▸ MATERIAL FOR THIS EXERCISE:
*** Begin section ***

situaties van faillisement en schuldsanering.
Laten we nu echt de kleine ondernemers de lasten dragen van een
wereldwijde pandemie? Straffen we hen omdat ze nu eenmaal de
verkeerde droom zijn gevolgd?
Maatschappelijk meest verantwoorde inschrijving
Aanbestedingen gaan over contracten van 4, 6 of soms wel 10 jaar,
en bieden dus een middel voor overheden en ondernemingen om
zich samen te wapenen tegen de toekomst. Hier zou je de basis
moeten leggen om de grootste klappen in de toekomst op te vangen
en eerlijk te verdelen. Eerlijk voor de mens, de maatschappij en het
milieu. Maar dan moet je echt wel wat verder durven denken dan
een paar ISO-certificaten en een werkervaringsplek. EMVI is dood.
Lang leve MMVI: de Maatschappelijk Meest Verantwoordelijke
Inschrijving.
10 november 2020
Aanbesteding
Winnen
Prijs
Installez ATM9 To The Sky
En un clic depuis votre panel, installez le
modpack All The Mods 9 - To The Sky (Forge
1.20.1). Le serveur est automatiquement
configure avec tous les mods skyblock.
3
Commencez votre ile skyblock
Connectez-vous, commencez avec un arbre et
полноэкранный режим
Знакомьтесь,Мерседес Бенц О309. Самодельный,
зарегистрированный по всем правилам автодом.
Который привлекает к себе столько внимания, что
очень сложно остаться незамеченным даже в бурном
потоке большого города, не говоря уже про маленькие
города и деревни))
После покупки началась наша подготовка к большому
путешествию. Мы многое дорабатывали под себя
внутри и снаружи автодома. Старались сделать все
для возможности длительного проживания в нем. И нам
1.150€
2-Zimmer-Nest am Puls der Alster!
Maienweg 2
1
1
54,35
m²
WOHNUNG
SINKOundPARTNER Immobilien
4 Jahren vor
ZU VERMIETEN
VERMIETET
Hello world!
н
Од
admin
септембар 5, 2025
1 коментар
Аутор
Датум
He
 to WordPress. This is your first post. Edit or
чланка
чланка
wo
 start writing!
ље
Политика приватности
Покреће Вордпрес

*** End section ***

▸ WORK TO BE COMPLETED: Word for word, retype all of the material.

▸ ANSWER SECTION:
situaties van faillisement en schuldsanering.
Laten we nu echt de kleine ondernemers de lasten dragen van een
wereldwijde pandemie? Straffen we hen omdat ze nu eenmaal de
verkeerde droom zijn gevolgd?
Maatschappelijk meest verantwoorde inschrijving
Aanbestedingen gaan over contracten van 4, 6 of soms wel 10 jaar,
en bieden dus een middel voor overheden en ondernemingen om
zich samen te wapenen tegen de toekomst. Hier zou je de basis
moeten leggen om de grootste klappen in de toekomst op te vangen
en eerlijk te verdelen. Eerlijk voor de mens, de maatschappij en het
milieu. Maar dan moet je echt wel wat verder durven denken dan
een paar ISO-certificaten en een werkervaringsplek. EMVI is dood.
Lang leve MMVI: de Maatschappelijk Meest Verantwoordelijke
Inschrijving.
10 november 2020
Aanbesteding
Winnen
Prijs
Installez ATM9 To The Sky
En un clic depuis votre panel, installez le
modpack All The Mods 9 - To The Sky (Forge
1.20.1). Le serveur est automatiquement
configure avec tous les mods skyblock.
3
Commencez votre ile skyblock
Connectez-vous, commencez avec un arbre et
полноэкранный режим
Знакомьтесь,Мерседес Бенц О309. Самодельный,
зарегистрированный по всем правилам автодом.
Который привлекает к себе столько внимания, что
очень сложно остаться незамеченным даже в бурном
потоке большого города, не говоря уже про маленькие
города и деревни))
После покупки началась наша подготовка к большому
путешествию. Мы многое дорабатывали под себя
внутри и снаружи автодома. Старались сделать все
для возможности длительного проживания в нем. И нам
1.150€
2-Zimmer-Nest am Puls der Alster!
Maienweg 2
1
1
54,35
m²
WOHNUNG
SINKOundPARTNER Immobilien
4 Jahren vor
ZU VERMIETEN
VERMIETET
Hello world!
н
Од
admin
септембар 5, 2025
1 коментар
Аутор
Датум
He
 to WordPress. This is your first post. Edit or
чланка
чланка
wo
 start writing!
ље
Политика приватности
Покреће Вордпрес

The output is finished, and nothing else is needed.